The National Nuclear Security Administration said it is working to address Defense Nuclear Facilities Safety Board questions and concerns about the Electrorefining Project that is supposed to replace some existing uranium recovery processes at the Y-12 nuclear weapons plant.

However, the Jan. 7 response from NNSA Administrator Frank G. Klotz is largely an update on progress to meet the 60-day deadline for a response to the safety board request from late October and doesn’t resolve all issues associated with the proposed uranium work and how it will meet Y-12 missions.

Klotz noted that DNFSB Chairman Joyce Connery had previously expressed concerns that components of the Electrorefining Project had not been evaluated as to whether they will meet safety requirements. He said analyses of the project’s “confinement approach,” fire-protection system, and glove box windows will be completed by the end of April.

“This scheduled completion date is in support of the project’s 30 percent design completion milestone,” the NNSA chief wrote to Connery.

Klotz said the Electrorefining Project at Oak Ridge is developing an analysis of the fire-protection system by “modeling different fire scenarios to determine the worst-case fire condition.” Once those results have been identified, a determination can be made regarding whether the existing sprinkler system in the old building that will house the project provides adequate suppression coverage and will prevent a fire’s spread.

The Electrorefining Project is to be carried out in Building 9998, which is part of the 9215 Complex in the highly concentrated and populated Y-12 production zone.

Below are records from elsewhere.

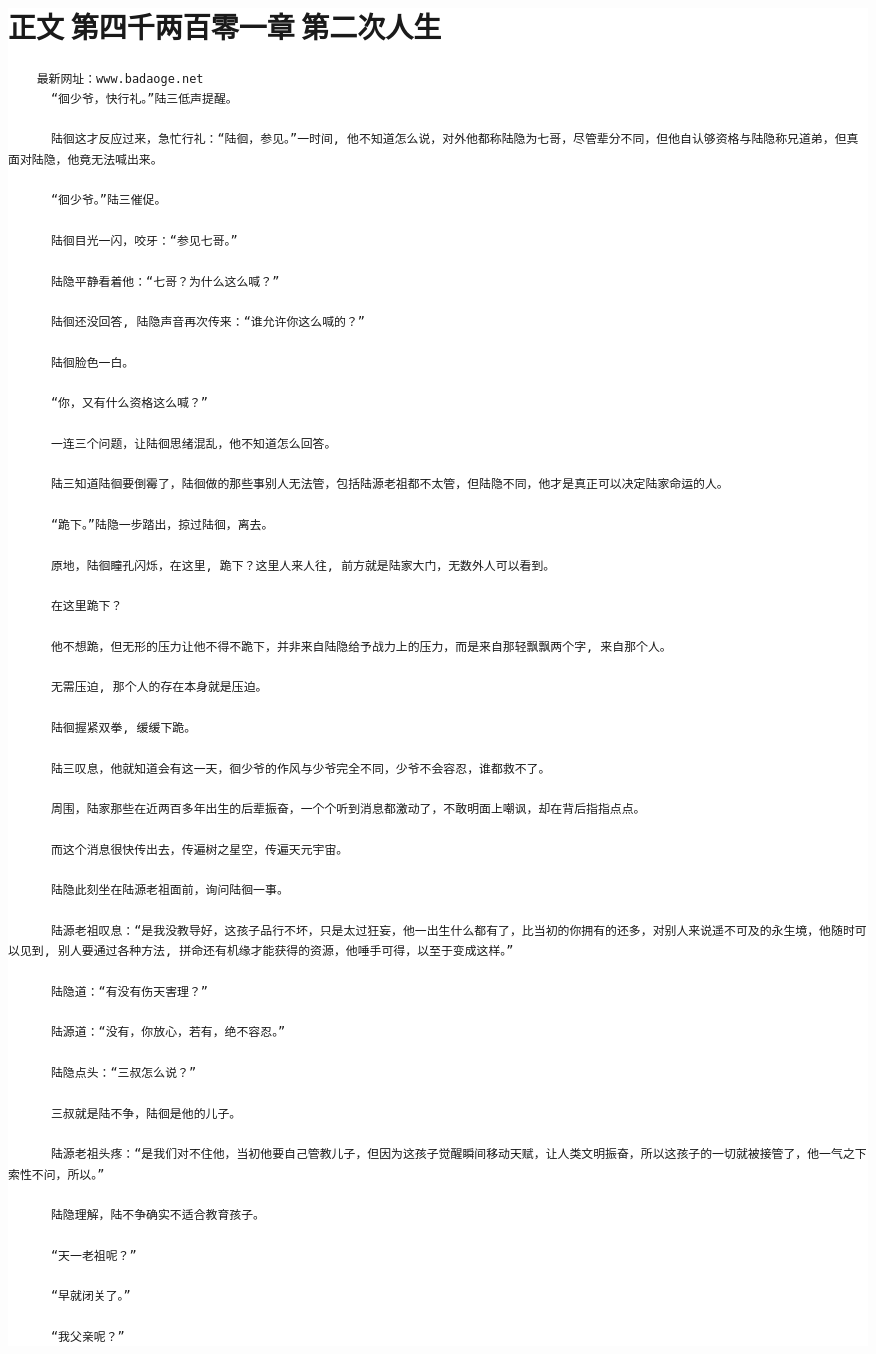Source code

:# 正文 第四千两百零一章 第二次人生
        最新网址：www.badaoge.net
          “徊少爷，快行礼。”陆三低声提醒。
      
          陆徊这才反应过来，急忙行礼：“陆徊，参见。”一时间, 他不知道怎么说，对外他都称陆隐为七哥，尽管辈分不同，但他自认够资格与陆隐称兄道弟，但真面对陆隐，他竟无法喊出来。
      
          “徊少爷。”陆三催促。
      
          陆徊目光一闪，咬牙：“参见七哥。”
      
          陆隐平静看着他：“七哥？为什么这么喊？”
      
          陆徊还没回答, 陆隐声音再次传来：“谁允许你这么喊的？”
      
          陆徊脸色一白。
      
          “你，又有什么资格这么喊？”
      
          一连三个问题，让陆徊思绪混乱，他不知道怎么回答。
      
          陆三知道陆徊要倒霉了，陆徊做的那些事别人无法管，包括陆源老祖都不太管，但陆隐不同，他才是真正可以决定陆家命运的人。
      
          “跪下。”陆隐一步踏出，掠过陆徊，离去。
      
          原地，陆徊瞳孔闪烁，在这里, 跪下？这里人来人往, 前方就是陆家大门，无数外人可以看到。
      
          在这里跪下？
      
          他不想跪，但无形的压力让他不得不跪下，并非来自陆隐给予战力上的压力，而是来自那轻飘飘两个字, 来自那个人。
      
          无需压迫, 那个人的存在本身就是压迫。
      
          陆徊握紧双拳, 缓缓下跪。
      
          陆三叹息，他就知道会有这一天，徊少爷的作风与少爷完全不同，少爷不会容忍，谁都救不了。
      
          周围，陆家那些在近两百多年出生的后辈振奋，一个个听到消息都激动了，不敢明面上嘲讽，却在背后指指点点。
      
          而这个消息很快传出去，传遍树之星空，传遍天元宇宙。
      
          陆隐此刻坐在陆源老祖面前，询问陆徊一事。
      
          陆源老祖叹息：“是我没教导好，这孩子品行不坏，只是太过狂妄，他一出生什么都有了，比当初的你拥有的还多，对别人来说遥不可及的永生境，他随时可以见到, 别人要通过各种方法, 拼命还有机缘才能获得的资源，他唾手可得，以至于变成这样。”
      
          陆隐道：“有没有伤天害理？”
      
          陆源道：“没有，你放心，若有，绝不容忍。”
      
          陆隐点头：“三叔怎么说？”
      
          三叔就是陆不争，陆徊是他的儿子。
      
          陆源老祖头疼：“是我们对不住他，当初他要自己管教儿子，但因为这孩子觉醒瞬间移动天赋，让人类文明振奋，所以这孩子的一切就被接管了，他一气之下索性不问，所以。”
      
          陆隐理解，陆不争确实不适合教育孩子。
      
          “天一老祖呢？”
      
          “早就闭关了。”
      
          “我父亲呢？”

The driver for much of the proposed work underway at Y-12 is to stretch the lifetime of existing production facilities to allow more time for construction and development of new buildings that are a part of the multibillion-dollar Uranium Processing Facility.

“Structural analysis is a portion of the Extended Life Program (ELP) that has been established for both 9215 and 9204-2E (Beta-2E),” Klotz wrote to Connery. “The ELP report for these facilities is scheduled to be completed by the middle of January 2016. A Y-12 briefing to the board on the ELP is planned to occur in February 2016.”

The NNSA did not immediately respond to a request for the structural analysis reports on the life extension of Y-12’s production facilities.